Explainers Supplementary Material

Figure 0s: Scagnostics of the simple example

This is a "scagnostics" display of the explainers generated for the simple example of Figure 0. In the example, we created an explainer for the concept of "comedicness" - by finding a function that valued comedies (generally) higher than non-comedies. The particular one chosen is a simple one (two variables, unit weights). How did we pick that one?

There are many possible explainers of "comedicness." Which one is best involves a tradeoff between correctness (really putting comedies above non-comedies), simplicity (for various metrics of how simple the functions are), and some other things (that don't apply as much to this example).

The way we choose amongst the tradeoffs is by generating a large number of explainers, and picking the ones that seem to be the sweet spots in this tradeoff.

For this example, we used the greedy algorithm (in the paper) to generate approximately 2000 1-4 variable functions. We then quantized these to various levels (to have integer coefficients). This gives us several thousand explainers to choose from.

To get a sense of this collection of explainers, we use a "scagnostics" style plot. I use scarequotes since its in the spirit of scagnostics, not the actual metrics proposed by Tukey (or Wilkinson and colleagues). In this kind of display, each explainer function is a point in high-dimensional space, where the axes are different metrics we might apply. Here, I am just using 5 metrics (since it's hard to view more than 5 dimensions): 3 of correctness (mcc, nth, and margin), and 2 for simplicity (number of variables and quantization level).

Showing this in a scatterplot matrix leads to a bit of a mess. We have thousands of points (each point is a function - and it appears on each of the graph), so there is horrendous overdraw. The color of the points represents the number of variables: red is 1, purple 2, blue 3, cyan 4. Lower numbered colors are always drawn on top of higher numbered ones (so if you see a blue dot, there might be cyan dots hiding underneath it).

What can you learn from this?

First, you can see that the system tried a few different levels of quantization (1,2,3,5,10).

Start by looking at the mcc (Mathews correlation coefficient) vs. nvars (number of variables) plot (4th row, 3rd one in). Remember that an mcc score of 1 is perfect. Notice that the best 1 variable explainer gets about .7, the best 2 variable explainer get close to 1. The best 3 and 4 variable explainers get perfect scores.

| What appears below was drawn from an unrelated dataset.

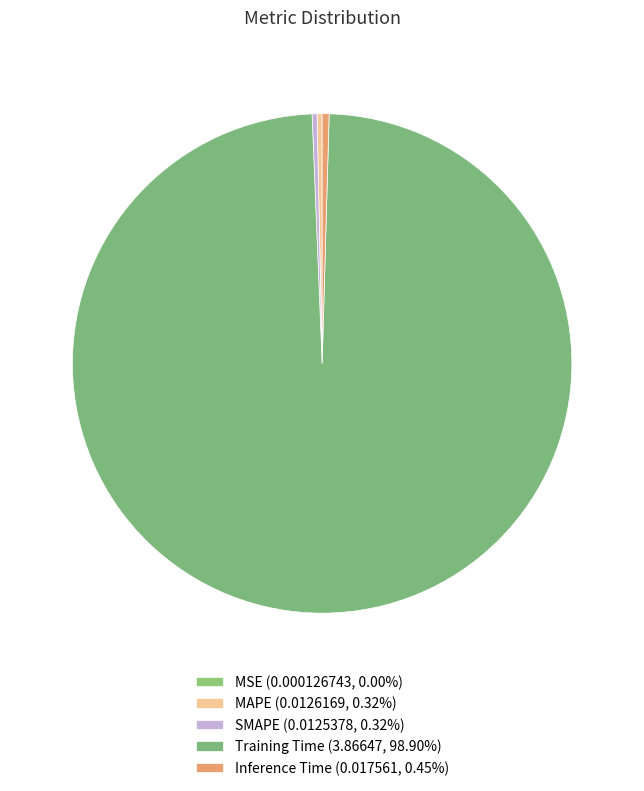

Is there a majority slice in this chart?

Yes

If you look carefully (it's very hard to see in this scatterplot) at the qlevel (quantization level) vs. mcc score, you can there is a blue dot at the upper right corner. In order to achieve the perfect mcc score with 3 variables (blue), you need a quantization level of 10. Notice there's a green dot at (5,1) - so there is a 4 variable explainer that gets a perfect score with a quantization level of 5. (there is probably also a green dot at (10,1), but its covered by the blue dot).

If you look at the margin plots, you can see the the 4 variable explainers can get much larger margins (expressed as a portion of the overall range) than the explainers with fewer variables. You might care about this if you care about machine learning theory (the theory of SVMs is based on maximizing the margins), or want to make pictures like Figure 4.

So which choice is best? It depends! The best 2 variable explainer is really simple, but gets a few wrong. So it was a good choice for Figure 0. If we really cared about perfect correctness, the 3 variable explainer might be a good choice, but it requires a more complicated set of coefficients. A four variable explainer can get this performance and bigger margins and simpler coefficients - but 4 variables might be too complicated for interpretation.